Apple TV 4 leaves a few things to be desired, but a capable remote is not one of them. The Siri Remote is one of the most appealing features of the product. With its motion controller, touch controller, bluetooth radio, digital signal processor and other components, it’s almost as sophisticated as a smart phone.
The Siri Remote’s rechargeable lithium-ion battery is a great convenience. Unlike the aluminum Apple Remote that came with the 2nd and 3rd generation models, you’ll never need to buy batteries for the Siri Remote.
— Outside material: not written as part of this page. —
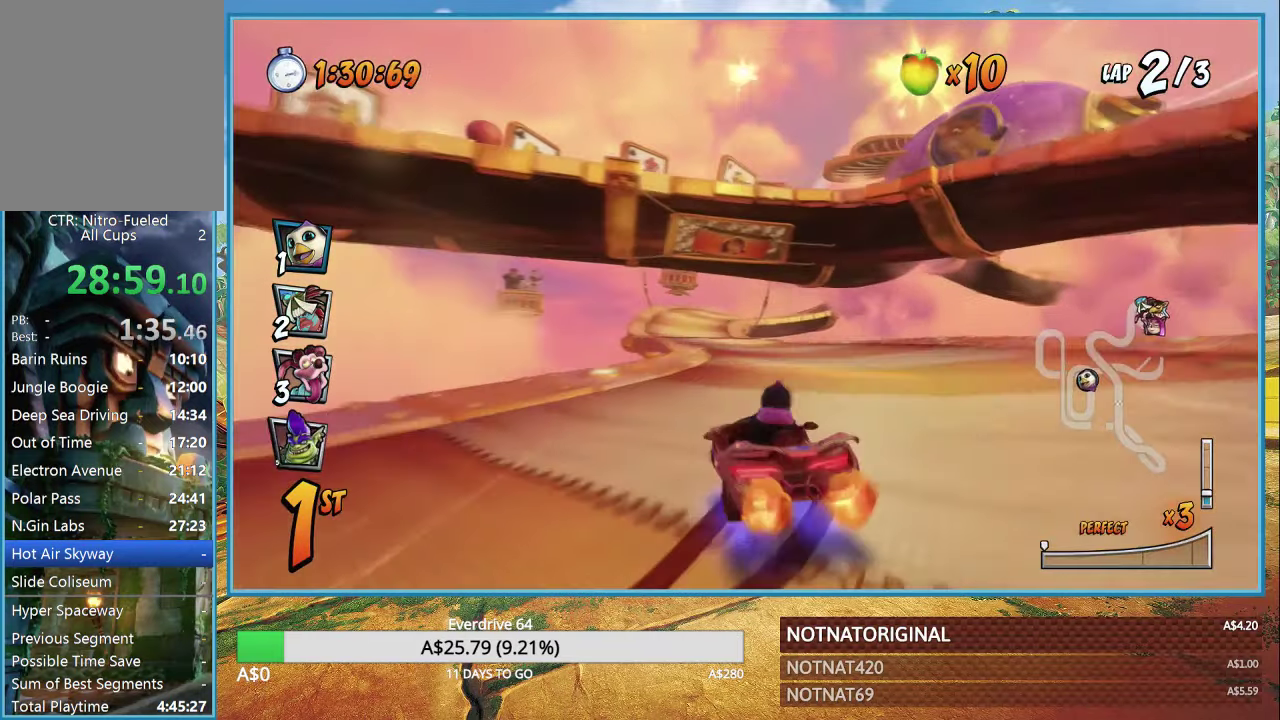
{"buttons": ["CROSS", "R1"], "left_stick": "left", "right_stick": "center", "events": [[84, "R1", "down"], [84, "left_stick", "right"], [267, "left_stick", "left"]]}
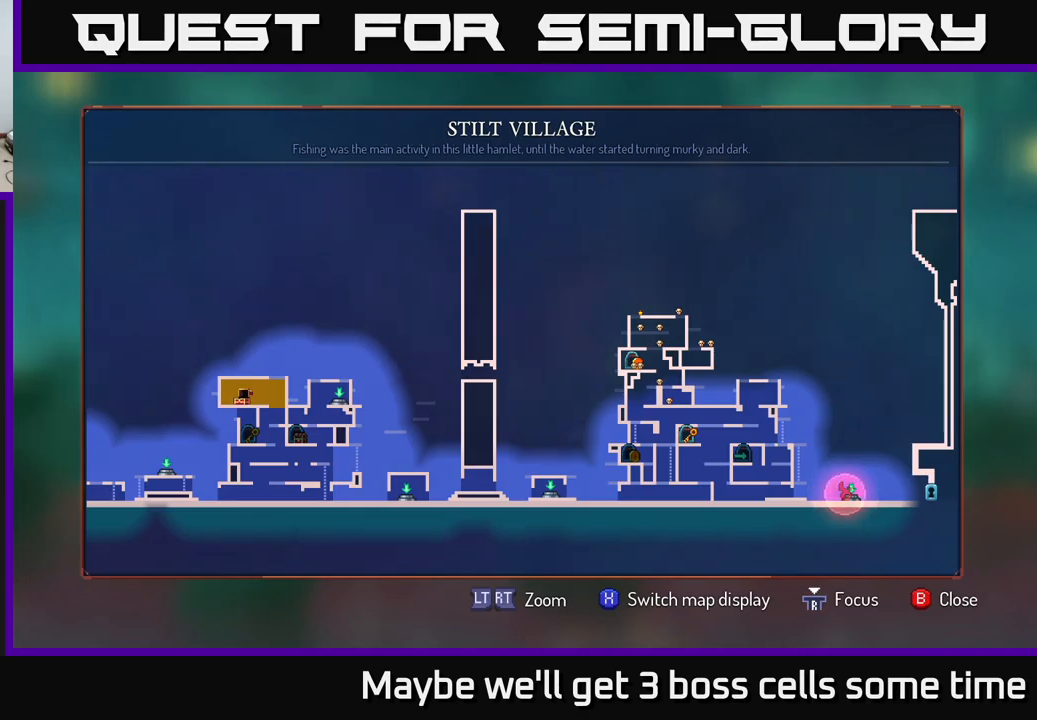
Gameplay with a controller (Xbox layout); each line is a JSON object with the inputs held at the frame after it. "events" lists button and stick changes between this image and that frame as [ms after this image, input, new state], when the widget could be followed in between. Not read: L3 R3.
{"buttons": [], "left_stick": "center", "right_stick": "center", "events": [[167, "left_stick", "left"], [500, "left_stick", "center"]]}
This is yet another innovation that sets the Siri Remote apart from competing devices.
How Long Does the Siri Remote’s Battery Last?
A fully charged Siri Remote can be used for a few months without recharging. This all depends on how often you use the remote and what you do with it. If you use it to watch TV for a few hours in the evening, it will last for a few months. Playing video games with the remote will drain the battery faster. I use my Apple TV 4 every evening and play the occasional game. My Siri Remote will last for about two months on a single charge.
Check Siri Remote Battery Level
The Siri Remote doesn’t have a display. The remote itself has no way to indicate battery charge level. You can check the battery level by going to Settings > Remotes and Devices. You will see a battery icon next to the Remote text label. This provides a simple representation of the Siri Remote’s charge status. Clicking on Remote displays the actual battery level in percentage. Right now, the battery icon shows that my remote is fully charged, but the percentage is really 84%.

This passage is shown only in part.